Duncan woke too early as usual and lay restlessly in the hour before dawn, trying not to think. It was impossible. The images came to mind anyway; a jumbled procession of all the humiliating, demoralizing incidents which had ever happened to him, one after the other. He remembered as a child making a pipe rack for his father out of two pieces of plywood and a pair of wooden bobbins, and how he had cut the holes with such care and then wrapped it as a proper brown-paper parcel, with string and sealing wax. He had waited with such anticipation for Peter to come home and had stayed up late to see him, but when his father had finally arrived, he had thrown himself down into an easy chair with a tumbler of whisky and had carelessly tossed Duncan’s parcel onto the sideboard, where it had remained unopened for three days.
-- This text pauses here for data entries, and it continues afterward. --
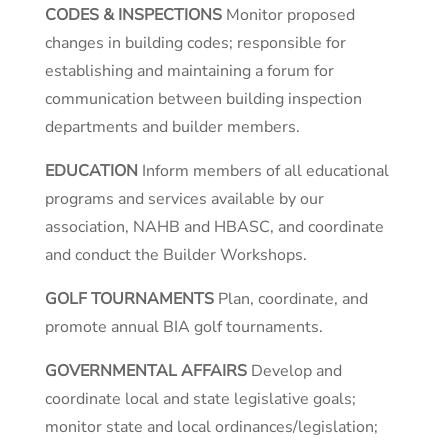
CODES & INSPECTIONS
Monitor proposed
changes in building codes; responsible for
establishing and maintaining a forum for
communication between building inspection
departments and builder members.
EDUCATION
Inform members of all educational
programs and services available by our
association, NAHB and HBASC, and coordinate
and conduct the Builder Workshops.
GOLF TOURNAMENTS
Plan, coordinate, and
promote annual BIA golf tournaments.
GOVERNMENTAL AFFAIRS
Develop and
coordinate local and state legislative goals;
monitor state and local ordinances/legislation;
Duncan shifted impatiently trying to get comfortable. That had happened nearly forty years ago! What possible importance had it now? But the parade went on. He remembered Herry at 8, telling him the facts of life and roaring with laughter at the 12-year-old Duncan’s disgust and disbelief. He remembered being made to read the lesson in chapel at school and being utterly unable to get a single word out. He remembered Conrad, two years younger but catching him up academically and always there, on his heels, superior in every way. He remembered taking a special girl out (a musician, like Hope) and not daring to kiss her, and at the end of that unsuccessful evening, her telling him that he was about as stimulating as an autistic rabbit. He remembered his father saying that Oxford or Cambridge were the only universities worth going to. He remembered sitting in the exam room at his second-rate horticultural college and staring blankly at an examination paper for the full three hours. He remembered being officially in charge of a gang of County Council men planting shrubs by the roadside, and how, when he had arrived a quarter of an hour
late, he had found that they had all gone off and started without him; he being entirely superfluous. Duncan shook his head. His thoughts were like flies, plaguing him.
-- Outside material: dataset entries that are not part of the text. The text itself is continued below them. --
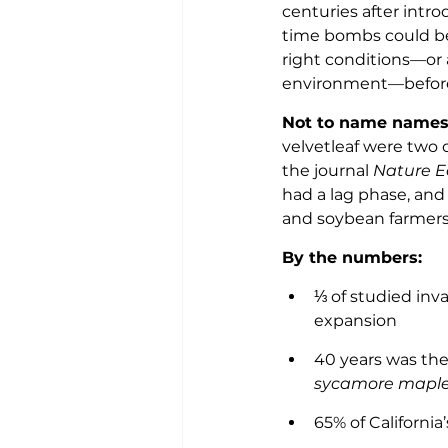
centuries after intro
time bombs could be 
right conditions—or
environment—before
Not to name names,
velvetleaf were two o
the journal 
Nature E
had a lag phase, and 
and soybean farmers,
By the numbers: 
⅓ of studied inv
expansion 
40 years was the
sycamore maple
65% of Californi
So he thought instead about his mother, but this memory went back even earlier. He had so much wanted to emulate her musical abilities, so he had screwed up his courage and done something that was strictly forbidden to all the children. He had opened Hope’s viola case, taken out her precious instrument and tried to play it. He discovered that he couldn’t hold it up and get his fingers round it the way she did, so he stood it instead with its back against him as he knelt on the floor. Then he could press his fingers onto the strings whilst he supported the instrument against his chest, and saw away with the bow in his dominant left hand like a miniature cello. He was triumphant in having solved the problem in a manner unique to himself. His mother had heard him almost at once, of course, and had rushed in and snatched the viola from him. It wasn’t that he minded her being cross, he welcomed the special attention. It was the
way
she was cross that he had never forgotten. She had looked at him pityingly and said, ‘For heaven’s sake, Duncan, even you must know that’s not the correct way to hold it! I’m afraid you’ll never make a musician.’
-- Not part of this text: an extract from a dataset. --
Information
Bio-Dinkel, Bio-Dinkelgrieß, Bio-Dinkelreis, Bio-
Well, he hadn’t made one, had he? He hadn’t become anything. He and education had never had a meeting of minds. He hadn’t been able to see the point of it much of the time, so he had muddled along, left with no qualifications to speak of, and eventually found work. He had got through a lot of menial jobs in his time. He couldn’t even remember them all. He had always tried to model himself on his father and adopt his assertive approach to life, but he had come badly unstuck. They had said he was toffee-nosed, standoffish, and so sharp he’d cut himself, when all he had been trying to convey was a passable, though false, sense of self-assurance, an ability to be self-contained, and a modest degree of wit. He gave up on the wit very early. He hadn’t got the speed of thought or the delivery. No one ever understood him, and just assumed him to be taking the piss. His tightly crafted veneer of self-assurance in conjunction with his stammer and old-fashioned posh accent, was mistaken
for arrogance and mocked mercilessly. There was nothing else to fall back upon but his capacity for solitude. He became self-employed.